TASK 1
In the forum thread about Ted, rewrite the passage from "## jabojenny (Sep" up to and including "goes very fast!", substituting "calm" for "uneventful".
TASK 2
Resume the forum thread about Ted and continue it from where it stops.

::: TEXT BLOCK

My breeder had all the paperwork for both him and his parents and the guarantee and his microchip record and about 20 articles, and the Vet record for Ted himself, plus the pedigrees for both of his parents.I signed the agreement for the breeder including the non breeding which of course is very important! So much paperwork to go through!


----------



## davetgabby (Dec 29, 2007)

Good stuff. When you come down to earth, give us more. LOL


----------



## Suzi (Oct 27, 2010)

Ah so sweet. Ted looks like he is adjusting well sound asleep in his x pin


----------



## jabojenny (Sep 18, 2011)

Congrats with little Ted, glad your ride home and time home so far have been somewhat uneventful. He is very cute, enjoy this time it goes very fast!


----------



## lise (Sep 1, 2006)

::::::
::: GIVEN DATA

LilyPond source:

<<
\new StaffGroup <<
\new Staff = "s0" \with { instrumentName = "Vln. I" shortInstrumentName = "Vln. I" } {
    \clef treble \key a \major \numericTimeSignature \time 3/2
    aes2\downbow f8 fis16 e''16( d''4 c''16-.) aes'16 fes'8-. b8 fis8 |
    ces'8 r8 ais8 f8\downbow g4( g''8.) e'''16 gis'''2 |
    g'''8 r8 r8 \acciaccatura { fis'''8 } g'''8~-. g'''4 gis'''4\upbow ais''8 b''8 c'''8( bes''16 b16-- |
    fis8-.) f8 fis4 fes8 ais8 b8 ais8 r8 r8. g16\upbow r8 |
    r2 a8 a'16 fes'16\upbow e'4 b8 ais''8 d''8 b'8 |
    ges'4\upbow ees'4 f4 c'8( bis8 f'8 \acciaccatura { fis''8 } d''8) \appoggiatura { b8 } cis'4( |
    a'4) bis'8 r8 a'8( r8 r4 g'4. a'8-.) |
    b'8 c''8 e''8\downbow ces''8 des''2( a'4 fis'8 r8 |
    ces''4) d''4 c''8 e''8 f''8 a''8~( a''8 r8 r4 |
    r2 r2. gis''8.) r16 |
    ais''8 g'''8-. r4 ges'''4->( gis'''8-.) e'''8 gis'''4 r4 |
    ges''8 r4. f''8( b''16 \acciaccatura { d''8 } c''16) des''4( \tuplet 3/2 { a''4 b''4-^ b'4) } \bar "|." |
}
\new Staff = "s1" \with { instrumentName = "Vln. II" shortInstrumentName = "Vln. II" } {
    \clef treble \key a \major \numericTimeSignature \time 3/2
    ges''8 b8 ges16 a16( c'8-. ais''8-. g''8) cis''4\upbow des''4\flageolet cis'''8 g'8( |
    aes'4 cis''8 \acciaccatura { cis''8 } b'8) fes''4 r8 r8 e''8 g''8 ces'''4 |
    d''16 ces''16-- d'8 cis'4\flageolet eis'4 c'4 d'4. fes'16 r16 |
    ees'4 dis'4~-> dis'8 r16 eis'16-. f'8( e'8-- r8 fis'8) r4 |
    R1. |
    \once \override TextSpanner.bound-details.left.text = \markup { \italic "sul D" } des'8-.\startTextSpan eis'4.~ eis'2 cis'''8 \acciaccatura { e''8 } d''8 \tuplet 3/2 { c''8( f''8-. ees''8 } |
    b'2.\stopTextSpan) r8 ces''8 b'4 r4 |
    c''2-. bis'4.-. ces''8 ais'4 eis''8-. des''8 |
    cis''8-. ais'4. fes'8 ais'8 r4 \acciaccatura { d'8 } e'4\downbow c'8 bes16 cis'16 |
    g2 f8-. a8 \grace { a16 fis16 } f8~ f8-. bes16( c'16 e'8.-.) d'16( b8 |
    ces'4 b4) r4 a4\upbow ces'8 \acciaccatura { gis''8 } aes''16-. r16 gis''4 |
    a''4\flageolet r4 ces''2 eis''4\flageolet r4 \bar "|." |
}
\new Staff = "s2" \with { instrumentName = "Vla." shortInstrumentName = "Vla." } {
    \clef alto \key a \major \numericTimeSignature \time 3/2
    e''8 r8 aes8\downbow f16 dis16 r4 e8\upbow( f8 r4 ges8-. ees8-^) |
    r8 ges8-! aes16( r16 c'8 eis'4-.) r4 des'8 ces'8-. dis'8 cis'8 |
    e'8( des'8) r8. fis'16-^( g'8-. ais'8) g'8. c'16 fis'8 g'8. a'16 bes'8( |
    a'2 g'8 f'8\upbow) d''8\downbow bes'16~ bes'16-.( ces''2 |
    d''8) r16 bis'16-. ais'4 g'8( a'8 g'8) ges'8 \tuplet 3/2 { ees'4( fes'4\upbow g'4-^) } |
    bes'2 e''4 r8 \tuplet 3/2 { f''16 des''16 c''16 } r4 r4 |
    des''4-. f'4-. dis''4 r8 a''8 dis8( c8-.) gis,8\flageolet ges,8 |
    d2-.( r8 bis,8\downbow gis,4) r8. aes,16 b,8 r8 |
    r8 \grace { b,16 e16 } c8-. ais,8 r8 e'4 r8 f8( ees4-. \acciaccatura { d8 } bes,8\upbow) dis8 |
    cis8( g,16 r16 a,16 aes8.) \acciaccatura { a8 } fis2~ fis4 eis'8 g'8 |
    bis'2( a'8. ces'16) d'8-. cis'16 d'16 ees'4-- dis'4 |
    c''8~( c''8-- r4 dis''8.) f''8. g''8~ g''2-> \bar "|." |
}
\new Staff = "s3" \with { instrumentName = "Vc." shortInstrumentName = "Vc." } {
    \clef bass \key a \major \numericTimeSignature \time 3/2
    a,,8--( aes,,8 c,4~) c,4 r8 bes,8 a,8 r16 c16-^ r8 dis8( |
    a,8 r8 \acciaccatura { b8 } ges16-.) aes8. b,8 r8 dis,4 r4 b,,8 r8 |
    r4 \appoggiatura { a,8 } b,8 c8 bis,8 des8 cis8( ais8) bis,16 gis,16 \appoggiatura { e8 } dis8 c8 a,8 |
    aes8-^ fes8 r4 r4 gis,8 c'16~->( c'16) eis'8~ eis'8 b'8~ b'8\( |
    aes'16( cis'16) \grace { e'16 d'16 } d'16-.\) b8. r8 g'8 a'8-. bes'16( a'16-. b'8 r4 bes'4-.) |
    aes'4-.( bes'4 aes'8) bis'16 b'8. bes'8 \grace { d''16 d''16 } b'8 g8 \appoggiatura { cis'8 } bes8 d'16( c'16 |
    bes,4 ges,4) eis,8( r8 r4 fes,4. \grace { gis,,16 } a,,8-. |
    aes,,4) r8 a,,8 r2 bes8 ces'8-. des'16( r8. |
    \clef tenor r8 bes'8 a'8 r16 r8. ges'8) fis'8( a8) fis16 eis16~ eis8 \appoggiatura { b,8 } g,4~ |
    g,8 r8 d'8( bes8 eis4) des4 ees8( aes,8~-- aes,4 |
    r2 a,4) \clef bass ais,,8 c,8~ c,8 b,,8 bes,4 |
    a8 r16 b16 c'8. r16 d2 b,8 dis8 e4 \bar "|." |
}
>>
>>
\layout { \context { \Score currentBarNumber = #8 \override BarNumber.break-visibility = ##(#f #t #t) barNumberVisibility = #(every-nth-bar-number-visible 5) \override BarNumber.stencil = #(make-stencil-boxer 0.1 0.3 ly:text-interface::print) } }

::::::

OUTPUT 1
## jabojenny (Sep 18, 2011)

Congrats with little Ted, glad your ride home and time home so far have been somewhat calm. He is very cute, enjoy this time it goes very fast!

OUTPUT 2
Second night and Ted slept the whole night in his pen alone! Preferred the tiled floor to the crate as its cooler! He slept in til 5:15:whoo: Yesterday he had many more restful naps in his pen which I think lead to a restful night. My worst problem is going to get him to poo on his pad!


----------



## rokipiki (Oct 15, 2010)

Awww! So dear and cute! I send kisses to those sweet sleeping paw pads!


----------



## lise (Sep 1, 2006)

Even though Joanna said better he not be on the lawn til his next shots, hubby woke up with him this morning and brought him out on the lawn to play. Already Ted is preferring to "go" outside than in!


----------



## Carefulove (Mar 20, 2009)

Aww, what a cutie!!!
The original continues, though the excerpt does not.